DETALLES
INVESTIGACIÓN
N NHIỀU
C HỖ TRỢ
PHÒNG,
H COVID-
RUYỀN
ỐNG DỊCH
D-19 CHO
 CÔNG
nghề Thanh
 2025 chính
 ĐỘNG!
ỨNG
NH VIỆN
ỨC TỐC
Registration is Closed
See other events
--
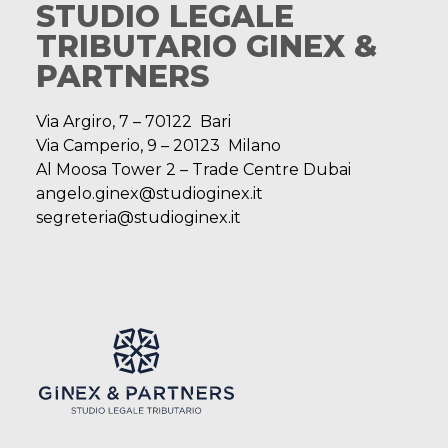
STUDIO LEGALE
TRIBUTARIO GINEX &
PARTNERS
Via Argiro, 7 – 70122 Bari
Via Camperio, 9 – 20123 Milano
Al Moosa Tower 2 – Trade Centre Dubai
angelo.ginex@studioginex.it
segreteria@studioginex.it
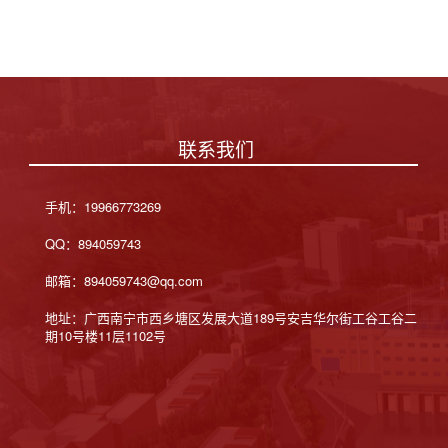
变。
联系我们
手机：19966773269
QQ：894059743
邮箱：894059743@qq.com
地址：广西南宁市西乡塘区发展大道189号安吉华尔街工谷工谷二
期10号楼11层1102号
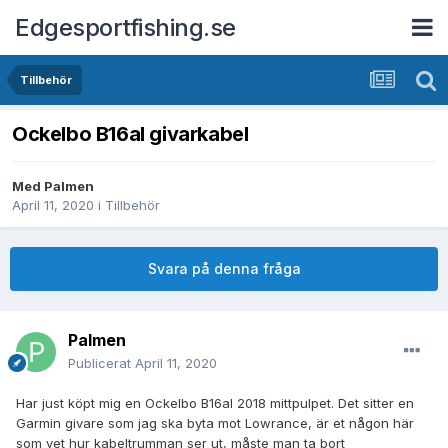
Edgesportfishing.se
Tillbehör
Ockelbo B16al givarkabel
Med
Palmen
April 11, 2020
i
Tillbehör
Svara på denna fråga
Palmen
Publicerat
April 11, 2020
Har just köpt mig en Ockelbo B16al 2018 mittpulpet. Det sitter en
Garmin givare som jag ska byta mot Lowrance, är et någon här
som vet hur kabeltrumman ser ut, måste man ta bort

__EXERCISE GOAL__
Find the line with "TRIBUTARIO GINEX &" in the data above, and from there retype each line exactly through the line with "som vet hur", skipping the pictures along the way.

__FINISHED EXERCISE__
TRIBUTARIO GINEX &
PARTNERS
Via Argiro, 7 – 70122 Bari
Via Camperio, 9 – 20123 Milano
Al Moosa Tower 2 – Trade Centre Dubai
angelo.ginex@studioginex.it
segreteria@studioginex.it
变。
联系我们
手机：19966773269
QQ：894059743
邮箱：894059743@qq.com
地址：广西南宁市西乡塘区发展大道189号安吉华尔街工谷工谷二
期10号楼11层1102号
Edgesportfishing.se
Tillbehör
Ockelbo B16al givarkabel
Med
Palmen
April 11, 2020
i
Tillbehör
Svara på denna fråga
Palmen
Publicerat
April 11, 2020
Har just köpt mig en Ockelbo B16al 2018 mittpulpet. Det sitter en
Garmin givare som jag ska byta mot Lowrance, är et någon här
som vet hur kabeltrumman ser ut, måste man ta bort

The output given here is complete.